* What is expected:
Switch every occurrence of "Vereinigte Staaten von Amerika" to "Kanada" in the records below and reproduce their text otherwise unchanged, leaving out the pictures.

══════════

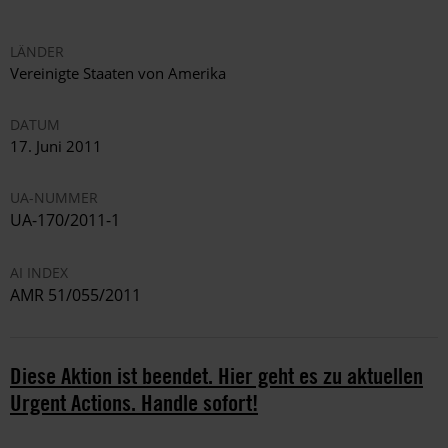
LÄNDER
Vereinigte Staaten von Amerika
DATUM
17. Juni 2011
UA-NUMMER
UA-170/2011-1
AI INDEX
AMR 51/055/2011
Diese Aktion ist beendet. Hier geht es zu aktuellen
Urgent Actions. Handle sofort!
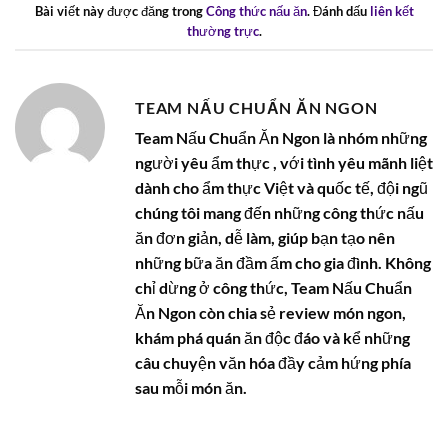
Bài viết này được đăng trong
Công thức nấu ăn
. Đánh dấu
liên kết
thường trực
.
TEAM NẤU CHUẨN ĂN NGON
Team Nấu Chuẩn Ăn Ngon là nhóm những
người yêu ẩm thực , với tình yêu mãnh liệt
dành cho ẩm thực Việt và quốc tế, đội ngũ
chúng tôi mang đến những công thức nấu
ăn đơn giản, dễ làm, giúp bạn tạo nên
những bữa ăn đầm ấm cho gia đình. Không
chỉ dừng ở công thức, Team Nấu Chuẩn
Ăn Ngon còn chia sẻ review món ngon,
khám phá quán ăn độc đáo và kể những
câu chuyện văn hóa đầy cảm hứng phía
sau mỗi món ăn.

══════════

* Response to the exercise:
LÄNDER
Kanada
DATUM
17. Juni 2011
UA-NUMMER
UA-170/2011-1
AI INDEX
AMR 51/055/2011
Diese Aktion ist beendet. Hier geht es zu aktuellen
Urgent Actions. Handle sofort!
Bài viết này được đăng trong
Công thức nấu ăn
. Đánh dấu
liên kết
thường trực
.
TEAM NẤU CHUẨN ĂN NGON
Team Nấu Chuẩn Ăn Ngon là nhóm những
người yêu ẩm thực , với tình yêu mãnh liệt
dành cho ẩm thực Việt và quốc tế, đội ngũ
chúng tôi mang đến những công thức nấu
ăn đơn giản, dễ làm, giúp bạn tạo nên
những bữa ăn đầm ấm cho gia đình. Không
chỉ dừng ở công thức, Team Nấu Chuẩn
Ăn Ngon còn chia sẻ review món ngon,
khám phá quán ăn độc đáo và kể những
câu chuyện văn hóa đầy cảm hứng phía
sau mỗi món ăn.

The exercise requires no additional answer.